[Dataset entries]
# # # #
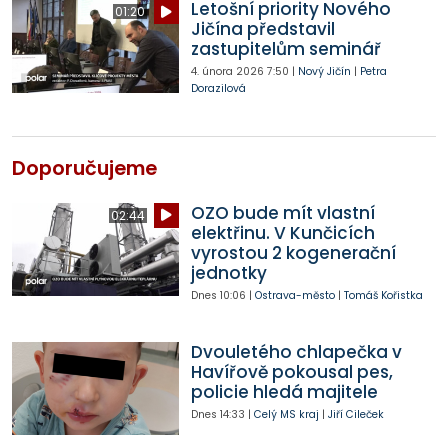
Letošní priority Nového
01:20
Jičína představil
zastupitelům seminář
4. února 2026
7:50
|
Nový Jičín
|
Petra
Dorazilová
Doporučujeme
OZO bude mít vlastní
02:44
elektřinu. V Kunčicích
vyrostou 2 kogenerační
jednotky
Dnes
10:06
|
Ostrava-město
|
Tomáš Kořistka
Dvouletého chlapečka v
Havířově pokousal pes,
policie hledá majitele
Dnes
14:33
|
Celý MS kraj
|
Jiří Cileček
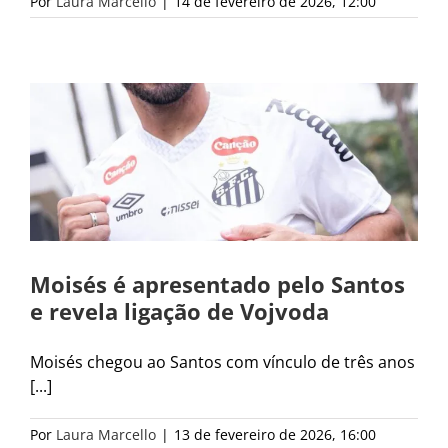
Por
Laura Marcello
|
14 de fevereiro de 2026, 12:00
Moisés é apresentado pelo Santos
e revela ligação de Vojvoda
Moisés chegou ao Santos com vínculo de três anos
[...]
Por
Laura Marcello
|
13 de fevereiro de 2026, 16:00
# # # #
Assignment
Print every line of the data exactly. Pictures do not belong in the copy.

Expected answer
Letošní priority Nového
01:20
Jičína představil
zastupitelům seminář
4. února 2026
7:50
|
Nový Jičín
|
Petra
Dorazilová
Doporučujeme
OZO bude mít vlastní
02:44
elektřinu. V Kunčicích
vyrostou 2 kogenerační
jednotky
Dnes
10:06
|
Ostrava-město
|
Tomáš Kořistka
Dvouletého chlapečka v
Havířově pokousal pes,
policie hledá majitele
Dnes
14:33
|
Celý MS kraj
|
Jiří Cileček
Por
Laura Marcello
|
14 de fevereiro de 2026, 12:00
Moisés é apresentado pelo Santos
e revela ligação de Vojvoda
Moisés chegou ao Santos com vínculo de três anos
[...]
Por
Laura Marcello
|
13 de fevereiro de 2026, 16:00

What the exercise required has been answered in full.